Lo cierto es que ni la bestia aguanta la soledad ni la soporta el ermitaño, a quien se le supone más cerca de Dios que el común de los seres humanos. Para la mujer, particularmente, la soledad constituye un auténtico martirio. Para comprenderlo pueden servir estas cinco razones:
Primera: Nadie aguanta la soledad, pero la mujer, menos. La mujer busca la felicidad con más entusiasmo que el hombre y la obligada soledad le cierra el camino casi por completo a la dicha que persigue. La mujer sufre mucho más que el hombre la ausencia de compañía física y sentimental con quien intercambiar sus pensamientos.
Segunda: La mujer suele ser más comunicativa que el hombre y por lo mismo soporta menos la soledad. Amiel, en su DIARIO ÍNTIMO, anotaba esta gran verdad: “La mujer es género; el varón, individuo”.
Fue el hombre quien inventó aquello de “primero yo, después yo y siempre yo”. Al “yo” del hombre opone la mujer un generoso “nosotros”. Un gran ensayista español, Pedro Caba, lo ha expresado así: “El yo femenino es flojo y fluctuante, disuelto en lo numeroso de su yo genérico. En toda mujer de alguna profundidad de aguas femeninas el yo es un nosotros. Oscura numerosidad, metafísica pluralidad esencial, se siente público, multitud y aspira, en su último sueño, no a la individualidad, sino a satisfacer su incompletud radical en la conciencia de la paz, a la unidad dual a que llega por el amor”.
Tercera: Esta necesidad de combatir la soledad por los caminos del amor es más apremiante en la mujer que en el hombre. Aunque el mundo del espíritu ha producido muchos hombres románticos, el romanticismo es un sentimiento principalmente femenino.
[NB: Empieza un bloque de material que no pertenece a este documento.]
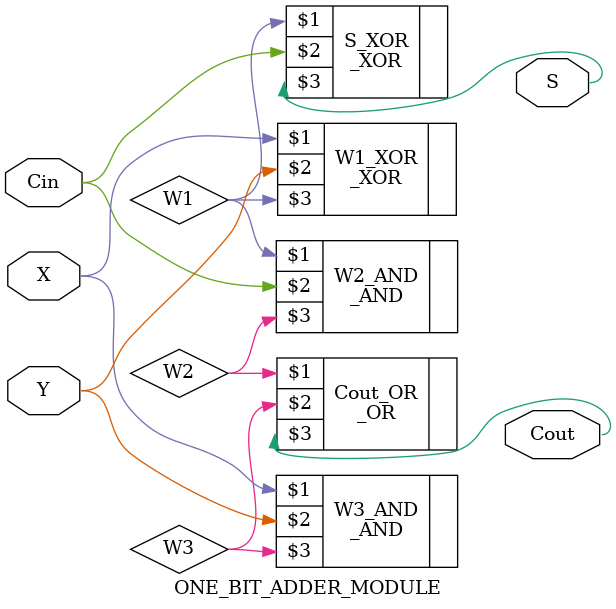
<source format=sv>
module ONE_BIT_ADDER_MODULE(input logic X,Y,Cin, output logic S,Cout);

	logic W1, W2, W3;
	
	_XOR
		W1_XOR(X,Y,W1),
		S_XOR(W1,Cin,S);
	_AND
		W2_AND(W1,Cin,W2),
		W3_AND(X,Y,W3);
	_OR
		Cout_OR(W2,W3,Cout);
		
endmodule
</source>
Madame Staël decía que “el amor para los hombre no es más que un episodio; para las mujeres es la historia de toda su vida”.
En términos absolutos puede parecernos exagerado el pensamiento, pero es muy cierto que el corazón solitario de la mujer llora la soledad sentimental con más abundancia de lágrimas internas que el del hombre. Su pena es menos ruidosa, pero casi siempre más sentida.
Cuarta: Todo, sin embargo, no es romanticismo en la mujer. Tiene un cuerpo físico que la tiraniza con idénticos deseos carnales que al hombre. Y éste es otro aguijón en el martirio de la soledad.
El hombre ha resuelto este problema creando la prostitución. Cuando siente la necesidad busca, paga y se marcha. Pero la mujer carece de esta posibilidad, y aunque la tuviera, tampoco le serviría de nada. La mujer es más espiritual, generalmente más escrupulosa que el hombre. Prefiere sufrir el tormento del deseo antes que aceptar la solución del primer desconocido que le salga al paso, como suelen hacer muchos hombres, afortunadamente, no todos.
Quinta: La angustia que la mujer suele sentir ante la vida hace más dramática su soledad. “El varón –dice nuevamente Caba- vive siempre en peligro, lo ama como profundamente consustancial con su esencia metafísica; necesita el peligro para existir. Para la mujer, la soledad es intemperie; por eso precisa asentarse, encajarse en su género como necesita tomar quicios en una colectividad. Todo su ser dispara miedo; miedo al peligro y miedo a la soledad. No es solamente que al más breve apunte de peligro brote el miedo femenino; es que antes de existir el riesgo la mujer lo crea con su sentimiento de presa y víctima. Y el primer riesgo, el miedo primordial femenino, es miedo a la soledad, al último desamparo, como un grito mudo del anhelo de compañía”.
Este grito mudo de anhelo de compañía, ¿quién lo responderá?